We bake in a well-heated oven at a temperature of 175-180 degrees for about 35-45 minutes (focus on your oven!). Once the top turns gold, you can turn it off and let it cool. Then carefully walk with a knife or spatula along the sides, carefully remove the casserole (it is better to remove the chilled one) and transfer to a dish.

Pamper yourself or your kids with delicious food - prepare an airy and tender curd casserole with raisins! This is a proven recipe for my mother in law, according to which now I often cook it.

Great idea for breakfast! Casserole can be served with jam or honey, tea or coffee.

Ingredients:

  1. 500 g of cottage cheese
  2. 100 g raisins
  3. 50 g dried apricots
  4. 4 eggs
  5. 100 g sugar
  6. 1 tbsp butter
  7. 2 tbsp semolina
  8. Lemon zest
  9. Vegetable oil (to lubricate the mold)

The recipe for cottage cheese casserole with raisins and dried apricots:

1. Rub the cottage cheese through a sieve or in a blender until a creamy mass.

2. Pour raisins with boiling water for 5-10 minutes.

3. Separate the proteins from the yolks. Beat the yolks with sugar.

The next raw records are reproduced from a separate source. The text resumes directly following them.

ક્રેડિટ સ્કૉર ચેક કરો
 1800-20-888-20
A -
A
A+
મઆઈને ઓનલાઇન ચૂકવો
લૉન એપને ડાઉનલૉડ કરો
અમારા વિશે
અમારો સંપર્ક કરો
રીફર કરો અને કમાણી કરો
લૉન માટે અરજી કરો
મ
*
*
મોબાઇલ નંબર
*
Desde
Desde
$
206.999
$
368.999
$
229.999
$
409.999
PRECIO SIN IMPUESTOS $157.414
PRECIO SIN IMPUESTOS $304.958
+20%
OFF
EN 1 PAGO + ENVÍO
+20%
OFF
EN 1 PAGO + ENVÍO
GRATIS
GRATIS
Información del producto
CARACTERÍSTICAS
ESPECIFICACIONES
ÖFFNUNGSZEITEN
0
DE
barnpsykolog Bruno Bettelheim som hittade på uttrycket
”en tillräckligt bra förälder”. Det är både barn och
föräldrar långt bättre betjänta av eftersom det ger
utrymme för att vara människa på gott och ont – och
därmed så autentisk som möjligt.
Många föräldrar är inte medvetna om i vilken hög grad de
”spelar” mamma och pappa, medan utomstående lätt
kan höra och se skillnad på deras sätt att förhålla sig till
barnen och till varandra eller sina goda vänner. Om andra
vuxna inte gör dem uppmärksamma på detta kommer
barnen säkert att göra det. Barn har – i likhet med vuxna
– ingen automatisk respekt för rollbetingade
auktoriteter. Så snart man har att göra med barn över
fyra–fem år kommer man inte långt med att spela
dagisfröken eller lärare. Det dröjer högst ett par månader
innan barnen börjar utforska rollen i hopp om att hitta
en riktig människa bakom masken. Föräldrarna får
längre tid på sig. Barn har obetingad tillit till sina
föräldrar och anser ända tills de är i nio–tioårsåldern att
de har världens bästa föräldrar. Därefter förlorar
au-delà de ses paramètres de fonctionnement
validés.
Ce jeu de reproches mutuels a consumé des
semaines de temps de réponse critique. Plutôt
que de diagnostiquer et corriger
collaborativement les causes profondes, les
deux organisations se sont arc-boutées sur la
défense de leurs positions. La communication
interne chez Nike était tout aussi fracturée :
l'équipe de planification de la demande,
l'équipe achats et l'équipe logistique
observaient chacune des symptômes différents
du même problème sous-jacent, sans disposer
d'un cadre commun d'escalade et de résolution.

4. In the cottage cheese add 1 tbsp. butter, 2 tbsp. semolina, lemon zest, then raisins

5. Add the yolks whipped with sugar to the cottage cheese.

6. Separate the whites separately into the foam and pour into the curd mass, mix gently, trying not to knock out the air.

7. Lubricate the baking dish with vegetable oil and sprinkle with semolina on top.

Put the mass in a mold, on top you can put pieces of butter or a little sour cream.
Send in an oven preheated to 180 and bake until golden brown for about 45 minutes.

Cottage cheese casserole can be served with jam, honey or sour cream. Bon Appetit!